New York state pension fund trustee pleads guilty to taking bribes
A former New York state official, who served as sole trustee to a $125-billion public pension fund, pleaded guilty Thursday to charges he took nearly $1 million in bribes from Los Angeles venture capitalist and philanthropist Elliott Broidy.
In exchange for the bribes, Alan Hevesi, the elected New York comptroller from 2003 until his forced resignation in 2006, approved the fund’s $250-million investment in Broidy’s Markstone Capital Partners, a private-equity fund that invests in Israeli companies.
Last December, Broidy resigned from Markstone and pleaded guilty to what New York Atty. Gen. Andrew Cuomo characterized as “an old-fashioned payoff of state officials,” part of an extensive “pay-to-play” scandal involving state pension fund investments.
Broidy, who agreed to cooperate with Cuomo’s investigation, has not been sentenced but faces as many as four years in prison.
In a related civil settlement, Markstone’s new management, based in Tel Aviv, agreed to return $18 million to New York. Markstone was not accused and did not admit any wrongdoing in connection with the settlement.
Broidy also has been a target of related investigations in California into pension fund investments and the activities of sales intermediaries known as placement agents.
The Securities and Exchange Commission, the California Public Employees’ Retirement System and California Atty. Gen. Jerry Brown are looking into some of the same types of investments that Cuomo investigated.

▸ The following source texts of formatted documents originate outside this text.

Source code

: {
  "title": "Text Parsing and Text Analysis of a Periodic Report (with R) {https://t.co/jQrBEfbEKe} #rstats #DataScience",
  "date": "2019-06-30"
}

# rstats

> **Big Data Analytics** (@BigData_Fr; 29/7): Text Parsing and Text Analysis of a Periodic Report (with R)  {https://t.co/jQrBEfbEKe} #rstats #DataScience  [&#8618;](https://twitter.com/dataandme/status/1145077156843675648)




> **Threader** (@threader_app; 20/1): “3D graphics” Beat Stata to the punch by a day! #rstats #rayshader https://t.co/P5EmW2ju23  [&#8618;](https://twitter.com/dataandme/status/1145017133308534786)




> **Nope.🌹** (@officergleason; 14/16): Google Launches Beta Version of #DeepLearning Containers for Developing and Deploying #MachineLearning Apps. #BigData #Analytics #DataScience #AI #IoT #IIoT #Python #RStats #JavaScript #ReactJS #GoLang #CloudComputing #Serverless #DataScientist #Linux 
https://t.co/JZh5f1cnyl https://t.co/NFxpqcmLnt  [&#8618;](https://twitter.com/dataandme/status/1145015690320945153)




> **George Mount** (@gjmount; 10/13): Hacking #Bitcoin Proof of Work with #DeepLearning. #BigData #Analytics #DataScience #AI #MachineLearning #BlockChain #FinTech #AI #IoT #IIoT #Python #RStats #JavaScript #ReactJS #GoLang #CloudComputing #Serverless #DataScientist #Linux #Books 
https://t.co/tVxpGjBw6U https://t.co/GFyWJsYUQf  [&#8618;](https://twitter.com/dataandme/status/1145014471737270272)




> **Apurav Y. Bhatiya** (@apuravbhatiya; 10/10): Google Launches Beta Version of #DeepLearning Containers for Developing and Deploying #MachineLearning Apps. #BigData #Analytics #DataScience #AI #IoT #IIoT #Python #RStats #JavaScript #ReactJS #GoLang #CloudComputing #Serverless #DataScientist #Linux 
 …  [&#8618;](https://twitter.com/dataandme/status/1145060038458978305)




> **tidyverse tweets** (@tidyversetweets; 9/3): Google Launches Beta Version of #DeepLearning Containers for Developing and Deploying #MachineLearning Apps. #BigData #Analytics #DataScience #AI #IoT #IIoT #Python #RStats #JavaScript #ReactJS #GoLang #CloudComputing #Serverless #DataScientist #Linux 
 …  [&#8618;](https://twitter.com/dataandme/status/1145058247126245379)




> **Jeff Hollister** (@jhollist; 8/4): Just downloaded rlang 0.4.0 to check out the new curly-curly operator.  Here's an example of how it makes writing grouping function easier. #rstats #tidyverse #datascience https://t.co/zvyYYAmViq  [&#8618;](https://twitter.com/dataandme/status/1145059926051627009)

Broidy, after securing his New York pension fund investment, won a similar deal for $50 million with CalPERS. Hevesi helped him with the pitch by flying to California to meet with then-state Treasurer Phil Angelides, a member of the CalPERS board, according to CalPERS documents.
Broidy also cultivated a relationship with another board member, then-state Controller Steve Westly, whose name he invoked in letters to other CalPERS board members touting Markstone, according to public documents.
CalPERS’ continuing relationship with Markstone is under review, pension fund spokesman Brad Pacheco said.
Hevesi pleaded guilty to one felony corruption charge of receiving reward for official misconduct and faces as many as four years in prison. He has agreed to cooperate with the New York investigators, who already have netted seven earlier guilty pleas from state officials, investment managers and sales intermediaries.
So far, Cuomo has recovered $138 million for the state public pension fund and treasury from 15 investment firms and two individuals.
“Allan Hevesi presided over a culture of corruption and violated his oath as a public servant,” Cuomo said. “He was solely charged with protecting our pension fund, but he exploited it for his personal benefit instead.”
According to the attorney general’s office, Broidy lavished Hevesi, other state officials and their families with gifts, including $75,000 in travel expenses, $380,000 in sham consulting fees and $500,000 in political campaign contributions that were directed by Hevesi.
The consulting fees were paid to a lobbyist who was a friend of Henry “Hank” Morris, Hevesi’s paid political advisor and campaign manager. Morris has pleaded not guilty to political corruption charges.
During Hevesi’s tenure, Broidy paid for at least five trips to Israel, one to Italy and several fundraising jaunts to California, the attorney general’s office said. All the trips featured first-class air travel, chauffeured cars, top-flight hotel suites and full security details.
Broidy concealed his payments for some of the expenses by channeling them through charitable organizations and submitting false invoices to the state, the attorney general’s office said.
Broidy also bankrolled the production of a low-budget movie for the brothers of a former top lieutenant to Hevesi, David Loglisci, Cuomo said.